§ Data for this exercise
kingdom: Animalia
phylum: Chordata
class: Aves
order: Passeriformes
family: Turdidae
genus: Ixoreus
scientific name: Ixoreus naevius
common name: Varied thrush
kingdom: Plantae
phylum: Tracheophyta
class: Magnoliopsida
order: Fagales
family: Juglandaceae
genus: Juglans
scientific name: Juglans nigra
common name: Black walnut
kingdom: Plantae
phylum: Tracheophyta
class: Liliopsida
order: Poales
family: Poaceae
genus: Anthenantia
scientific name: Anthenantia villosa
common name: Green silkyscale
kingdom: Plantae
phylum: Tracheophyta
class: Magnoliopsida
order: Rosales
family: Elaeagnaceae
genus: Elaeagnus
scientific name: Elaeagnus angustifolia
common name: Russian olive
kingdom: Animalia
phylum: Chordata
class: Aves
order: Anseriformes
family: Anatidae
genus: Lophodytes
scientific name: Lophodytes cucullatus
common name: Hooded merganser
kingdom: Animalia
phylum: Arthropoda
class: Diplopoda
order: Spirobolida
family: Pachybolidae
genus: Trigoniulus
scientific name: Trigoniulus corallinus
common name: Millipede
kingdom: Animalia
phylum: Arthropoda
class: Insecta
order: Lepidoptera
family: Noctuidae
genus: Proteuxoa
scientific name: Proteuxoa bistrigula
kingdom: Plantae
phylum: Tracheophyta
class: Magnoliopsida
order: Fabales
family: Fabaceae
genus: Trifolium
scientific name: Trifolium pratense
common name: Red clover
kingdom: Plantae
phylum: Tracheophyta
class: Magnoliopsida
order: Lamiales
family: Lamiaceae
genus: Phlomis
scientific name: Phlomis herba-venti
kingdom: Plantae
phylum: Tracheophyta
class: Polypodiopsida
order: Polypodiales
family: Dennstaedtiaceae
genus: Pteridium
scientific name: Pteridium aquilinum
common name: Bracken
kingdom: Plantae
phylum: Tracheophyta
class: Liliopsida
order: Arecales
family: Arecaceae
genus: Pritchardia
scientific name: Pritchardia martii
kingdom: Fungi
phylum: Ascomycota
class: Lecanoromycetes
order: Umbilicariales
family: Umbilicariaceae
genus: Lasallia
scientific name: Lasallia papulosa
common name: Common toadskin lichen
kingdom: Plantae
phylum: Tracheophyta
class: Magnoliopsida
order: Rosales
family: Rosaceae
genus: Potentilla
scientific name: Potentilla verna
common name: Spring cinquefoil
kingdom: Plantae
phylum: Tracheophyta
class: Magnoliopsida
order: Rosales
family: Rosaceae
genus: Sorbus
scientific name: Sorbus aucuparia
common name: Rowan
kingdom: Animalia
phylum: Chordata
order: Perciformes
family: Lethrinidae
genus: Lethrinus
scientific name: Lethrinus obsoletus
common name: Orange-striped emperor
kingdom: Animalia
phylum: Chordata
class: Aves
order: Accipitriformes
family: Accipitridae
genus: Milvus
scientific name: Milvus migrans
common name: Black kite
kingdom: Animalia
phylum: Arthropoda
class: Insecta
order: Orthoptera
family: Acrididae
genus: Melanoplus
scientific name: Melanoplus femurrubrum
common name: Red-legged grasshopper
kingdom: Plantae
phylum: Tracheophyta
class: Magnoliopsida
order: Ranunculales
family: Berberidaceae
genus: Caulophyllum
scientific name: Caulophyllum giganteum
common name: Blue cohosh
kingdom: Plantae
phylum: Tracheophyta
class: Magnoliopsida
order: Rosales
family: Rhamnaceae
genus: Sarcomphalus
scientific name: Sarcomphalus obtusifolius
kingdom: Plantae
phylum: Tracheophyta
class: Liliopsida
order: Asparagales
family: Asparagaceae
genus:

§ Set task
Write out every line of the records above, word for word and in the same order.

§ Response to the exercise
kingdom: Animalia
phylum: Chordata
class: Aves
order: Passeriformes
family: Turdidae
genus: Ixoreus
scientific name: Ixoreus naevius
common name: Varied thrush
kingdom: Plantae
phylum: Tracheophyta
class: Magnoliopsida
order: Fagales
family: Juglandaceae
genus: Juglans
scientific name: Juglans nigra
common name: Black walnut
kingdom: Plantae
phylum: Tracheophyta
class: Liliopsida
order: Poales
family: Poaceae
genus: Anthenantia
scientific name: Anthenantia villosa
common name: Green silkyscale
kingdom: Plantae
phylum: Tracheophyta
class: Magnoliopsida
order: Rosales
family: Elaeagnaceae
genus: Elaeagnus
scientific name: Elaeagnus angustifolia
common name: Russian olive
kingdom: Animalia
phylum: Chordata
class: Aves
order: Anseriformes
family: Anatidae
genus: Lophodytes
scientific name: Lophodytes cucullatus
common name: Hooded merganser
kingdom: Animalia
phylum: Arthropoda
class: Diplopoda
order: Spirobolida
family: Pachybolidae
genus: Trigoniulus
scientific name: Trigoniulus corallinus
common name: Millipede
kingdom: Animalia
phylum: Arthropoda
class: Insecta
order: Lepidoptera
family: Noctuidae
genus: Proteuxoa
scientific name: Proteuxoa bistrigula
kingdom: Plantae
phylum: Tracheophyta
class: Magnoliopsida
order: Fabales
family: Fabaceae
genus: Trifolium
scientific name: Trifolium pratense
common name: Red clover
kingdom: Plantae
phylum: Tracheophyta
class: Magnoliopsida
order: Lamiales
family: Lamiaceae
genus: Phlomis
scientific name: Phlomis herba-venti
kingdom: Plantae
phylum: Tracheophyta
class: Polypodiopsida
order: Polypodiales
family: Dennstaedtiaceae
genus: Pteridium
scientific name: Pteridium aquilinum
common name: Bracken
kingdom: Plantae
phylum: Tracheophyta
class: Liliopsida
order: Arecales
family: Arecaceae
genus: Pritchardia
scientific name: Pritchardia martii
kingdom: Fungi
phylum: Ascomycota
class: Lecanoromycetes
order: Umbilicariales
family: Umbilicariaceae
genus: Lasallia
scientific name: Lasallia papulosa
common name: Common toadskin lichen
kingdom: Plantae
phylum: Tracheophyta
class: Magnoliopsida
order: Rosales
family: Rosaceae
genus: Potentilla
scientific name: Potentilla verna
common name: Spring cinquefoil
kingdom: Plantae
phylum: Tracheophyta
class: Magnoliopsida
order: Rosales
family: Rosaceae
genus: Sorbus
scientific name: Sorbus aucuparia
common name: Rowan
kingdom: Animalia
phylum: Chordata
order: Perciformes
family: Lethrinidae
genus: Lethrinus
scientific name: Lethrinus obsoletus
common name: Orange-striped emperor
kingdom: Animalia
phylum: Chordata
class: Aves
order: Accipitriformes
family: Accipitridae
genus: Milvus
scientific name: Milvus migrans
common name: Black kite
kingdom: Animalia
phylum: Arthropoda
class: Insecta
order: Orthoptera
family: Acrididae
genus: Melanoplus
scientific name: Melanoplus femurrubrum
common name: Red-legged grasshopper
kingdom: Plantae
phylum: Tracheophyta
class: Magnoliopsida
order: Ranunculales
family: Berberidaceae
genus: Caulophyllum
scientific name: Caulophyllum giganteum
common name: Blue cohosh
kingdom: Plantae
phylum: Tracheophyta
class: Magnoliopsida
order: Rosales
family: Rhamnaceae
genus: Sarcomphalus
scientific name: Sarcomphalus obtusifolius
kingdom: Plantae
phylum: Tracheophyta
class: Liliopsida
order: Asparagales
family: Asparagaceae
genus:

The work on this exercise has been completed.